After Russia invaded Ukraine, Somalia and other African countries turned to non-traditional grain partners like India, Turkey and Brazil, but at higher prices. Prices of critical foods could start to go down in two or three months as markets for imported food adjust and local harvests progress, Ferris said.
Deciding who is first in line for the grain from Ukraine could be affected by humanitarian needs but could also come down to existing business arrangements and commercial interests, including who is willing to pay the most, Ferris said.
“Ukraine is not a charity,” he said. “It will be looking to get the best deals on the market” to maintain its own fragile economy.
The WFP said this week it’s planning to buy, load and ship 30,000 tons of wheat out of Ukraine on a UN-chartered vessel.
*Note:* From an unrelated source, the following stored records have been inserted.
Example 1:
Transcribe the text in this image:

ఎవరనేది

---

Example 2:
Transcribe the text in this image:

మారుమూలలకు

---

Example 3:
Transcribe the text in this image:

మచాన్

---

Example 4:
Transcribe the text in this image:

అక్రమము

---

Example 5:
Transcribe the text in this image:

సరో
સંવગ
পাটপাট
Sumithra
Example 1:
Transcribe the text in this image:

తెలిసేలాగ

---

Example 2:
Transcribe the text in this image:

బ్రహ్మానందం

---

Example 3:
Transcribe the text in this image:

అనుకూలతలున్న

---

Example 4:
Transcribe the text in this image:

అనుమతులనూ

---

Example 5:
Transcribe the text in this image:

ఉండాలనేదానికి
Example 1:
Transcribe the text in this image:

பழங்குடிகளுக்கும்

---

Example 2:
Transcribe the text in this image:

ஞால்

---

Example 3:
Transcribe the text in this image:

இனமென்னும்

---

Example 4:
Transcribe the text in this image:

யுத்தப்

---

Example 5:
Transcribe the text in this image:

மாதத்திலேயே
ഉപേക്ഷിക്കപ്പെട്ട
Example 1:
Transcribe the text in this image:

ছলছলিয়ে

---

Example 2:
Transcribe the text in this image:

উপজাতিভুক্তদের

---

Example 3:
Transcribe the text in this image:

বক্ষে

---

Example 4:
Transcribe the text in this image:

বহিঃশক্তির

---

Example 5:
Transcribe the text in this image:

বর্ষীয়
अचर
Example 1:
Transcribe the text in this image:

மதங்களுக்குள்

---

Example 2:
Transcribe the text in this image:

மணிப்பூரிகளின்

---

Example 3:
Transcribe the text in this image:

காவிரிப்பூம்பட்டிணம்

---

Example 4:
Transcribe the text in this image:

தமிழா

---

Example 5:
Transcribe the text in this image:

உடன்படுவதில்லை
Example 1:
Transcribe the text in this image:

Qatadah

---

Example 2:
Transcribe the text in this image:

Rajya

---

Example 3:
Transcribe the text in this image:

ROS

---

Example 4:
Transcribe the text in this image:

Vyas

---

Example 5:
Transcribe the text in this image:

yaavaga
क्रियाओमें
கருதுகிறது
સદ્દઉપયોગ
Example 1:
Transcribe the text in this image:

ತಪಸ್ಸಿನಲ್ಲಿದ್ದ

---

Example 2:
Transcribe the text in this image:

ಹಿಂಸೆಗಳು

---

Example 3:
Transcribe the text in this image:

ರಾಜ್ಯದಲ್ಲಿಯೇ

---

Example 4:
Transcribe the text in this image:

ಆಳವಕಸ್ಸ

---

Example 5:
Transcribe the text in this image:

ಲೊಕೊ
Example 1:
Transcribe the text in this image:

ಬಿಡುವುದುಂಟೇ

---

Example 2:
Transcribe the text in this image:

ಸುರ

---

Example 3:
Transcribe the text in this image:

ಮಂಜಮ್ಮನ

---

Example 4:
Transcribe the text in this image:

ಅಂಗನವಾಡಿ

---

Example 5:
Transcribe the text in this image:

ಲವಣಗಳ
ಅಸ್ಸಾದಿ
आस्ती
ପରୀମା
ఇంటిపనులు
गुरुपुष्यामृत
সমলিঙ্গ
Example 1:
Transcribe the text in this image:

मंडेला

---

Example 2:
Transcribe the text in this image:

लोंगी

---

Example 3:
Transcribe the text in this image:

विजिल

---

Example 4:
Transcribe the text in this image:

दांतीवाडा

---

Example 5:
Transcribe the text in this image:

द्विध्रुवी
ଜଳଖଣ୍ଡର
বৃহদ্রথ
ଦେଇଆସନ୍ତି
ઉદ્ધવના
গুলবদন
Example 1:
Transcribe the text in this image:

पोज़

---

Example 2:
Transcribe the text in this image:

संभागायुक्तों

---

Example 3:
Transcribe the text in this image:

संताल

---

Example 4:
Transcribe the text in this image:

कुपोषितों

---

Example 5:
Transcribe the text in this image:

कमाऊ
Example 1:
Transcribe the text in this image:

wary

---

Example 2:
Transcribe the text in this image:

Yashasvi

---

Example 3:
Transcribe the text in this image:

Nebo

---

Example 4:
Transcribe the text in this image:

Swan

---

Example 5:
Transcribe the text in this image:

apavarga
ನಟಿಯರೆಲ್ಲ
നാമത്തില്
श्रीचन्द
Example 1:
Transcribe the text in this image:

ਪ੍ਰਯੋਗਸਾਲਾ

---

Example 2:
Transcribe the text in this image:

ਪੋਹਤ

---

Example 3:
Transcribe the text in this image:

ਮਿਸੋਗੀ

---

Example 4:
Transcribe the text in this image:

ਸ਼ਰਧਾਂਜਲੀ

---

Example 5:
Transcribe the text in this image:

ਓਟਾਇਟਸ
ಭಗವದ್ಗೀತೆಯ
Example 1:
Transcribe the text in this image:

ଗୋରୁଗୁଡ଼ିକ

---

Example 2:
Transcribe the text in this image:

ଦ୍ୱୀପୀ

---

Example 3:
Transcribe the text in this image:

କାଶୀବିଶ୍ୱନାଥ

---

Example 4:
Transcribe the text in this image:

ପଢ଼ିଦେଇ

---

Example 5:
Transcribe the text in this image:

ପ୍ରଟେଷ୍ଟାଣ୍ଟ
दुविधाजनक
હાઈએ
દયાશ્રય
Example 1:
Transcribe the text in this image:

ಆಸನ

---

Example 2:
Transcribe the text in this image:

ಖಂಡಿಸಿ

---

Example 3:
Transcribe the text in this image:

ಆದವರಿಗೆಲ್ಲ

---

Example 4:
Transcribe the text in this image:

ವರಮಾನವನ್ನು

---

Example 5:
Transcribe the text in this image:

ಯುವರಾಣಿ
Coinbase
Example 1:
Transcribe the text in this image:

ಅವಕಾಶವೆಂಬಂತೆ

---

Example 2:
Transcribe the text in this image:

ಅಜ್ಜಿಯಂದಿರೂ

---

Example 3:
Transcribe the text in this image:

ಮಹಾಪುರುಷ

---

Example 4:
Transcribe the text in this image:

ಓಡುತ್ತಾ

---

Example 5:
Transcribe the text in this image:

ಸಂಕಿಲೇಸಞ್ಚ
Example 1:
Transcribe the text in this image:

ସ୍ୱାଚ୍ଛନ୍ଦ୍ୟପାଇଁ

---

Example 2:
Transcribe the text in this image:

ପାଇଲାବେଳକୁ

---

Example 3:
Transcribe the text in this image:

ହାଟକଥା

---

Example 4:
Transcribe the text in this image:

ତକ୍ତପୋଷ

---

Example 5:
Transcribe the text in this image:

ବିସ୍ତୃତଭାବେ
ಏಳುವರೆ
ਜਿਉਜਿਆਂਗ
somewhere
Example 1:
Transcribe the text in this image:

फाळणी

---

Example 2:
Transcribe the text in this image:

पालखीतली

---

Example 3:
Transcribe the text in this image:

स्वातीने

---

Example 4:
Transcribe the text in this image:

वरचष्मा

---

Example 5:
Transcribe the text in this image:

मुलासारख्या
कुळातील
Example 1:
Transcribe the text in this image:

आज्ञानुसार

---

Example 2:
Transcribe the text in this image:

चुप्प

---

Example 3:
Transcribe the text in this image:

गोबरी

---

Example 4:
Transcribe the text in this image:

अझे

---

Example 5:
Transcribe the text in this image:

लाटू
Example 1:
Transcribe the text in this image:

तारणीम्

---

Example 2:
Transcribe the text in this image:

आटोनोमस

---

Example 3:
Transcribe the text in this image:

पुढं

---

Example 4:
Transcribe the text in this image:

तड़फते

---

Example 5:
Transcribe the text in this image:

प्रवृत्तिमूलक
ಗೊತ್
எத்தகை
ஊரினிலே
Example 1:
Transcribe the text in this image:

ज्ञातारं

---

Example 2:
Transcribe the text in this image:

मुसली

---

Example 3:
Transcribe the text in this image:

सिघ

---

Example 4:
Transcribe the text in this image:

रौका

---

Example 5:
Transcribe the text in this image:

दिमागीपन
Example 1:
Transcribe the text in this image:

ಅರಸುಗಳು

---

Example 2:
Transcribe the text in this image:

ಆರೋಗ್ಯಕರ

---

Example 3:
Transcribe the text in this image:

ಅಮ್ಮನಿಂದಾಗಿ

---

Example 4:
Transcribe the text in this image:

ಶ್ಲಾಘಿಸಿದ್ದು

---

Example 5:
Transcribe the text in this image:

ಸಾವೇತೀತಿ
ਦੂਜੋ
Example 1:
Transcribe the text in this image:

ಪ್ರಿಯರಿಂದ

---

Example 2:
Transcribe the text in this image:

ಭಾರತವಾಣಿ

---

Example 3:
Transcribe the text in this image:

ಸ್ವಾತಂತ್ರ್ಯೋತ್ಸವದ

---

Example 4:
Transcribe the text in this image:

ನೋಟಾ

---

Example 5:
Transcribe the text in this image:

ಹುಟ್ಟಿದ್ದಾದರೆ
It did not say where the vessel would go or when that voyage might happen.
In Lebanon, where Mercy Corps says the price of wheat flour has risen by more than 200 percent since the start of Russia’s war, people stood in long, often tense lines outside bakeries for subsidized bread in recent days.
The government green-lit a $150 million World Bank loan to import wheat, a temporary solution of six to nine months before it could be forced to lift subsidies on bread altogether.
While the situation is hard for millions of Lebanese, the country’s roughly 1 million Syrian refugees who fled a civil war across the border face stigmatization and discrimination trying to buy bread.
A Syrian living in northern Lebanon said it often takes him three to four visits to bakeries before he finds someone willing to sell him bread, with priority given to Lebanese. He described lines of 100 people waiting and only a handful being allowed in every half-hour to buy a small bundle of loaves.
“We get all sorts of rude comments because we’re Syrian, which we usually just ignore, but sometimes it gets too much and we decide to go home empty-handed,” he said, speaking on condition of anonymity for fear of reprisal.